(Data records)
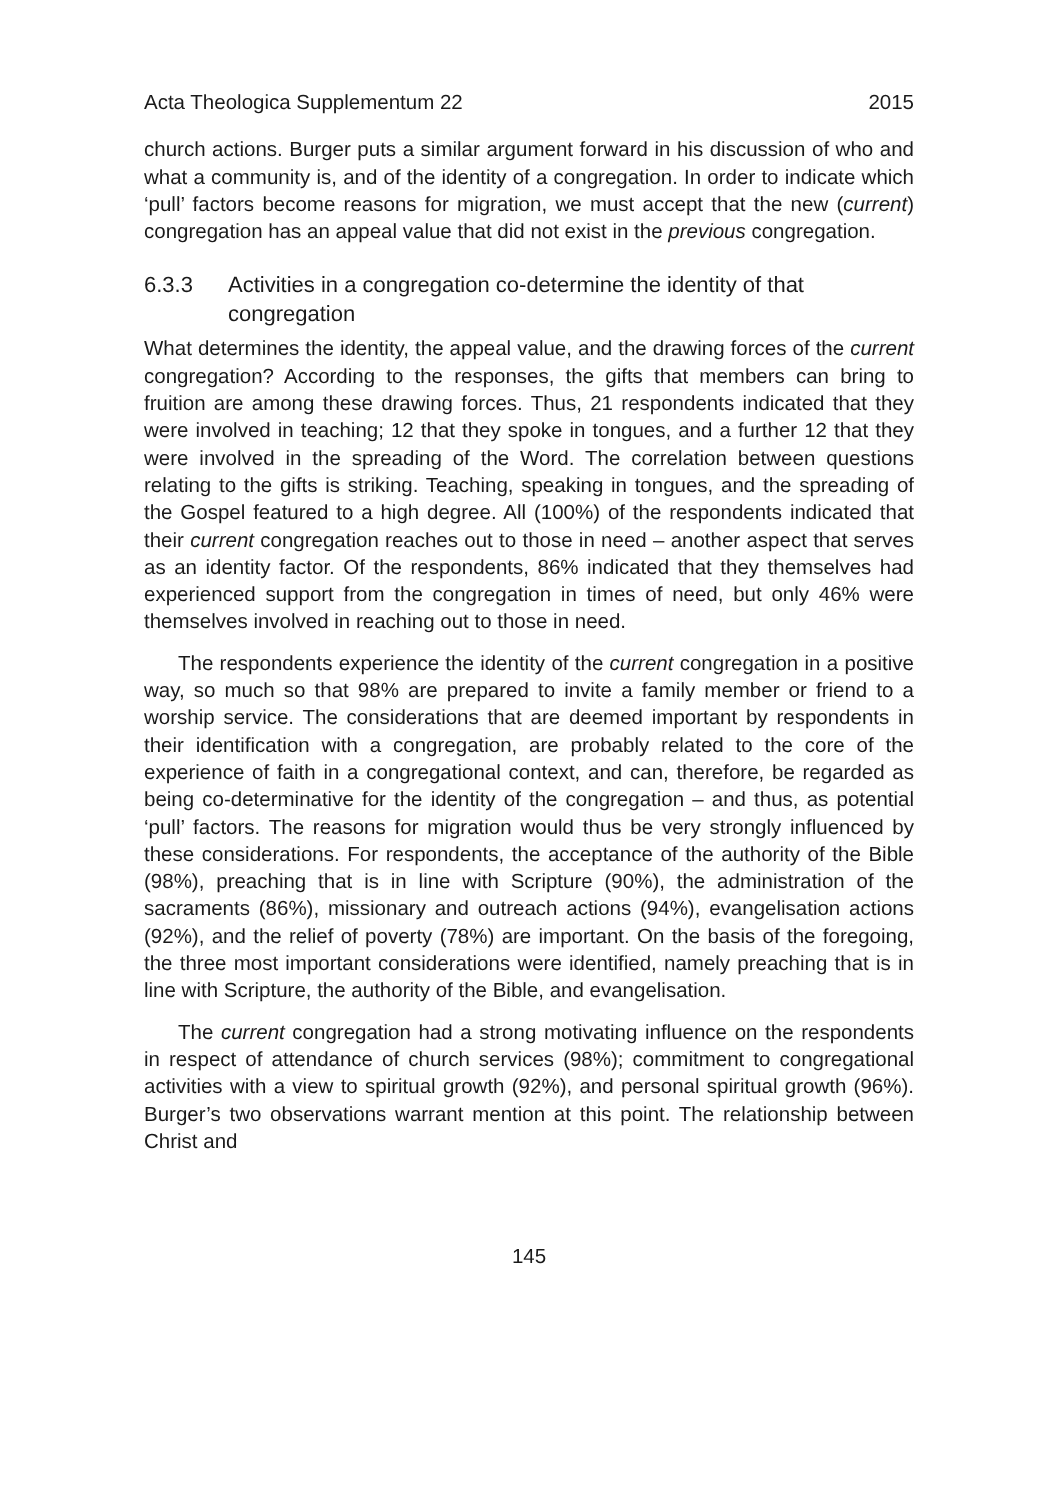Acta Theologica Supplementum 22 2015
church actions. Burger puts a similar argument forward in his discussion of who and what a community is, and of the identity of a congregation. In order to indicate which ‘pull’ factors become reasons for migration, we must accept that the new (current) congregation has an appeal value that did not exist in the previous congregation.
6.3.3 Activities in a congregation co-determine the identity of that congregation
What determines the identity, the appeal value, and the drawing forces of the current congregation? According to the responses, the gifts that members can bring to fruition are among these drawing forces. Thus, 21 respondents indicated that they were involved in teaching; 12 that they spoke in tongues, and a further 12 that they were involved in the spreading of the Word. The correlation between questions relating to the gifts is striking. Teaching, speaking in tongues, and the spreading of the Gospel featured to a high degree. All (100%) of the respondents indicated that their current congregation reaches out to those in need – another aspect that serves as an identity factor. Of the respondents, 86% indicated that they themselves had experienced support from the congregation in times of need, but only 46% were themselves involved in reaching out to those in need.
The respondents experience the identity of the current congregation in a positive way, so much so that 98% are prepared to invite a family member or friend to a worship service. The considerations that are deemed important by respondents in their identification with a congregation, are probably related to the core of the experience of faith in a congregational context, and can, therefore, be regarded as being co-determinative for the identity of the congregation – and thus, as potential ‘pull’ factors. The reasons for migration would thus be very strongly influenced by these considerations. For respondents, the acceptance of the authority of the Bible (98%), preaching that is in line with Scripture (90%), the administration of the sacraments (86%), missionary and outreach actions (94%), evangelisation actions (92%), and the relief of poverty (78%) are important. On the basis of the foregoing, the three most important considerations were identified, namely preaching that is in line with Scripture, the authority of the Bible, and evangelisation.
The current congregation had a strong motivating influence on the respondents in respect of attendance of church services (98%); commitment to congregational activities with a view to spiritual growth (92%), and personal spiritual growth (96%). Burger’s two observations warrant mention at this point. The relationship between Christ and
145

* _WHAT YOU HAVE TO DO_
Search the entries above for "congregational". Show every line that has it.

* _SOLUTION FOR THIS PROBLEM_
The respondents experience the identity of the current congregation in a positive way, so much so that 98% are prepared to invite a family member or friend to a worship service. The considerations that are deemed important by respondents in their identification with a congregation, are probably related to the core of the experience of faith in a congregational context, and can, therefore, be regarded as being co-determinative for the identity of the congregation – and thus, as potential ‘pull’ factors. The reasons for migration would thus be very strongly influenced by these considerations. For respondents, the acceptance of the authority of the Bible (98%), preaching that is in line with Scripture (90%), the administration of the sacraments (86%), missionary and outreach actions (94%), evangelisation actions (92%), and the relief of poverty (78%) are important. On the basis of the foregoing, the three most important considerations were identified, namely preaching that is in line with Scripture, the authority of the Bible, and evangelisation.
The current congregation had a strong motivating influence on the respondents in respect of attendance of church services (98%); commitment to congregational activities with a view to spiritual growth (92%), and personal spiritual growth (96%). Burger’s two observations warrant mention at this point. The relationship between Christ and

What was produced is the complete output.